Dayıca da üniversite senatosunun 24 Temmuz 2025 tarihli kararını hatırlatarak, “Senato tutuklu ve hükümlü öğrencilere eğitim süresine bakmadan izin verelim derken, SBE’nin Abdullah Esin’e karşı hasmane tutumunu nasıl açıklarsınız?” diye sordu.
Avukat Dayıca “eğitim hakkı” üzerinden yargıya başvuracaklarını, bu davanın “kesin kazanılacağına inandıklarını” söyledi.
Oksijene konuşan Dayıca, Esin’in durumunun yalnızca bireysel bir hak kaybı değil, daha geniş bir sorun alanına işaret ettiğini belirtti:
“Bugün Abdullah Esin temel hak ve özgürlüklerinden birini kullandığı için hem adeta cezalandırılıyor hem de uzun yıllardır öğrencisi olduğu ve büyük başarı gösterdiği okulu tarafından eğitim hakkı ihlâl edilerek ayrıca mağdur ediliyor. Bu bir temel hak ve özgürlükler krizine işaret ediyor. Türkiye’nin ifade özgürlüğü karnesi de maalesef pek iyi değil. İnsan Hakları Avrupa Mahkemesi tarafından 2015’ten bu yana Türkiye aleyhine verilen 864 karardan 203’ünde ifade özgürlüğü ihlâli var. Bu, en az her beş ihlâlden birinin ifade özgürlüğüne dair olduğuna işaret ediyor.”
Ne olmuştu?
CHP İstanbul 38. Olağan İl Kongresi’nin iptal edilerek kayyım atanmasına tepki olarak X platformunda paylaşım yapan Abdullah Esin, 8 Eylül 2025’te arkadaşının evinde gözaltına alındı. 9 Eylül’de çıkarıldığı mahkemece, iki paylaşımı gerekçe gösterilerek TCK 214. madde kapsamında “halkı suç işlemeye tahrik” suçlamasıyla tutuklandı. Davaya konu olan tweetleri şu şekilde:
Bankadan tüm paramızı çekmek de dahil gündelik hayatı durduracak her türlü eylemi harekete geçirerek yarından itibaren darbeye karşı direniş hattını kurmamız gerekiyor. Rejim, darbe hevesinin doğuracağı maliyeti yarından itibaren görmeli.

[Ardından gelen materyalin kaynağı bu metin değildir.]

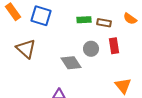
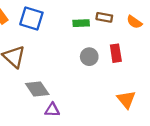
brown rectangle: (104, 23) -> (104, 17), moved
gray diamond: (71, 63) -> (37, 89), moved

— Abdullah Esin (@AbdullahEsin) September 7, 2025
İstanbul’daki ilçe başkanlıkları önünde de toplanılmalı. Darbe rejiminin mahkeme kararlarının verdiği hükümlerin geçerliliği olmadığı gibi Valiliğin aldığı kararların da bir geçerliliği yok. Darbe rejimine karşı her yer direniş alanına çevrilmeli. https://t.co/yKVrfyVCYb
— Abdullah Esin (@AbdullahEsin) September 7, 2025
Esin önce Metris Cezaevi’ne, ardından da Silivri’de bulunan Marmara 1 No’lu Kapalı Cezaevi’ne gönderildi. Tutukluluk hâline yapılan itiraz gerekçesiz, matbu bir kararla reddedildi.
Avukatı Dayıca, Esin’in paylaşımlarının ifade özgürlüğü kapsamında olduğunu, ayrıca söz konusu içeriklerin Anayasa Mahkemesi’nin 2020 yılında iptal ettiği “sanal devriye” uygulamasıyla elde edildiğini vurgulayarak delillerin hukuka aykırı olduğunu belirtti.